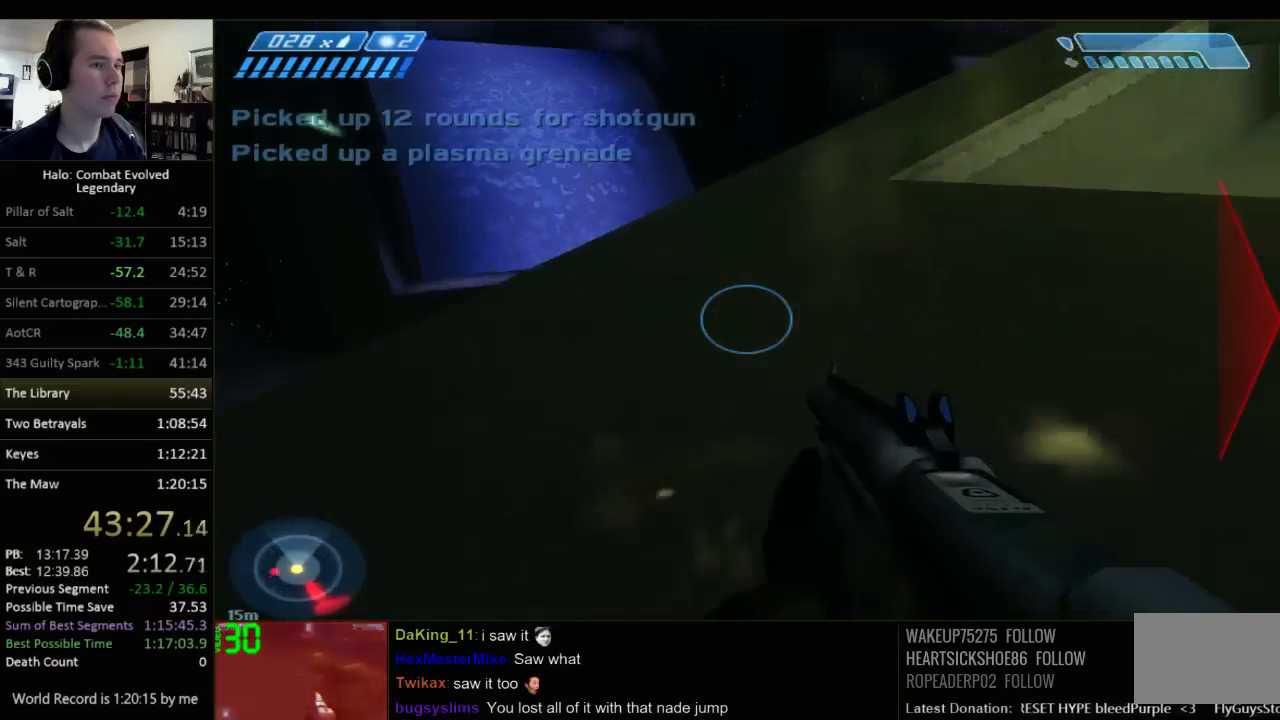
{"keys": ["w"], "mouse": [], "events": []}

--------------------------------------------------

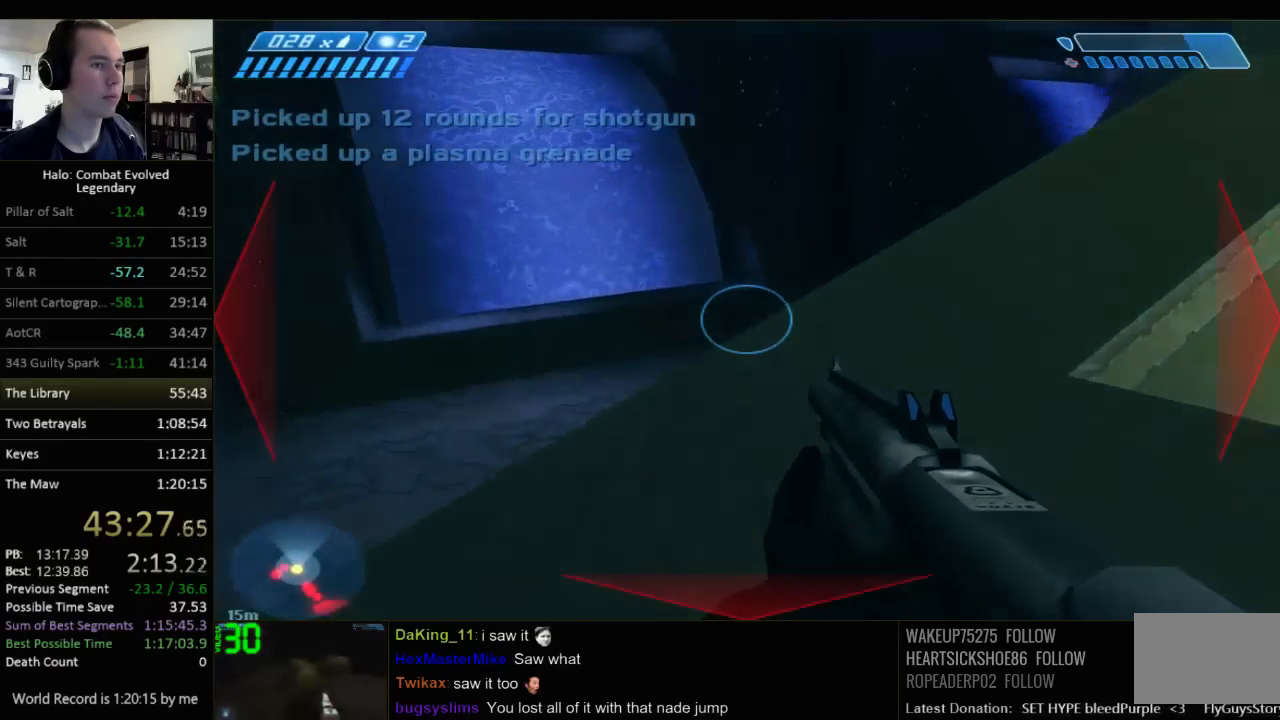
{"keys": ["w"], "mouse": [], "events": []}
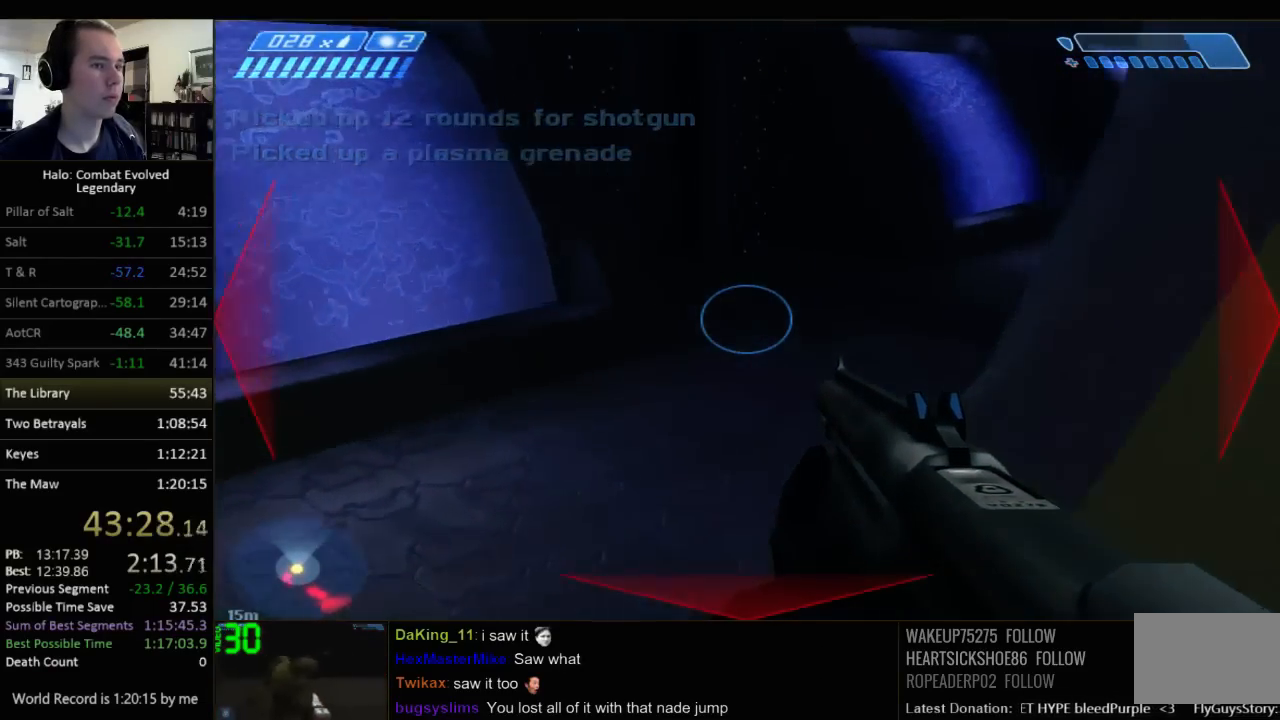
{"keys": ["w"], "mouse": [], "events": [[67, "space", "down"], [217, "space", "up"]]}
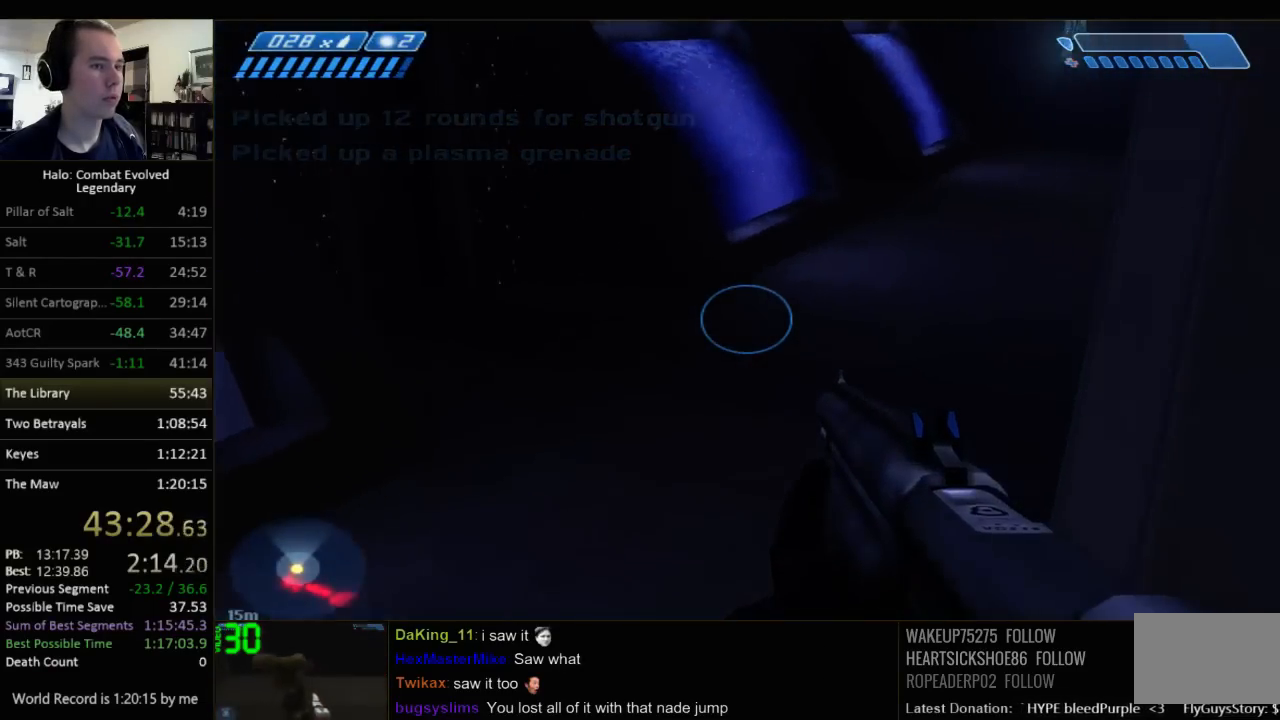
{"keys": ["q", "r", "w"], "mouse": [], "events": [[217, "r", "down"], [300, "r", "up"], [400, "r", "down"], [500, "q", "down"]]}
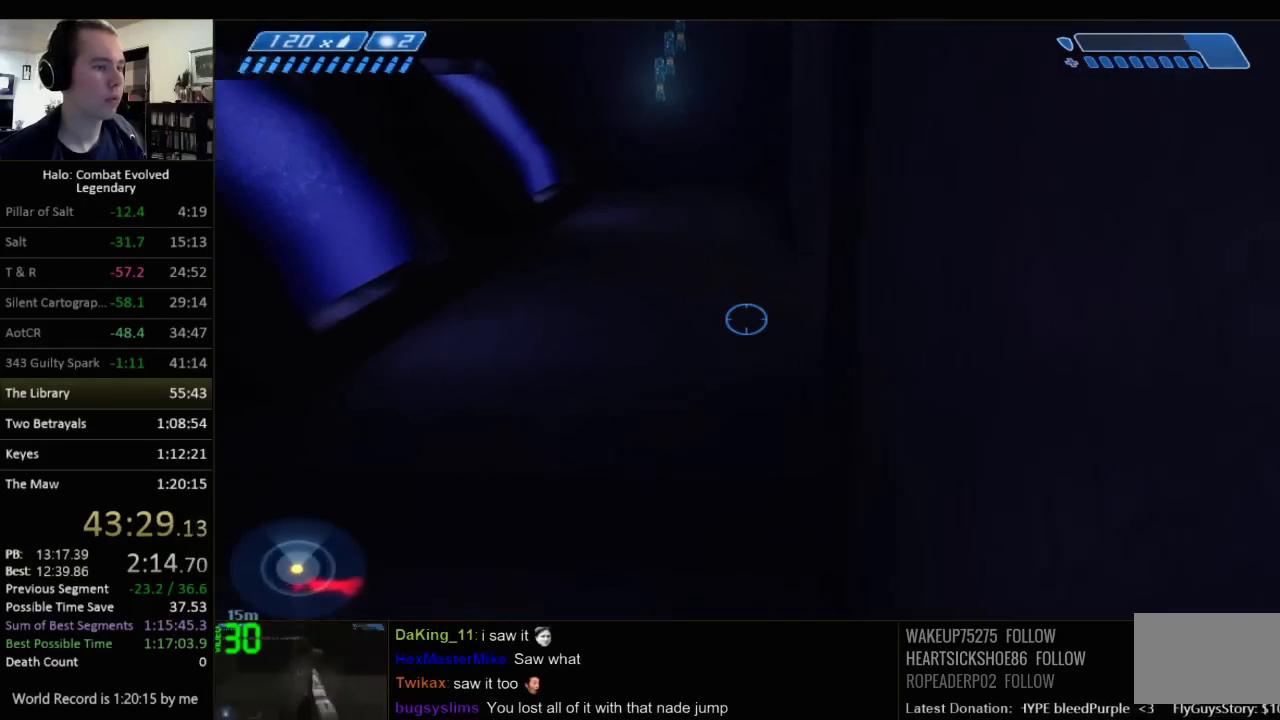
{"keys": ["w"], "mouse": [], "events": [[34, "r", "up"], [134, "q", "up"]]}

--------------------------------------------------

Lines containing the word "down": copy every one of them from the records above.

{"keys": ["w"], "mouse": [], "events": [[67, "space", "down"], [217, "space", "up"]]}
{"keys": ["q", "r", "w"], "mouse": [], "events": [[217, "r", "down"], [300, "r", "up"], [400, "r", "down"], [500, "q", "down"]]}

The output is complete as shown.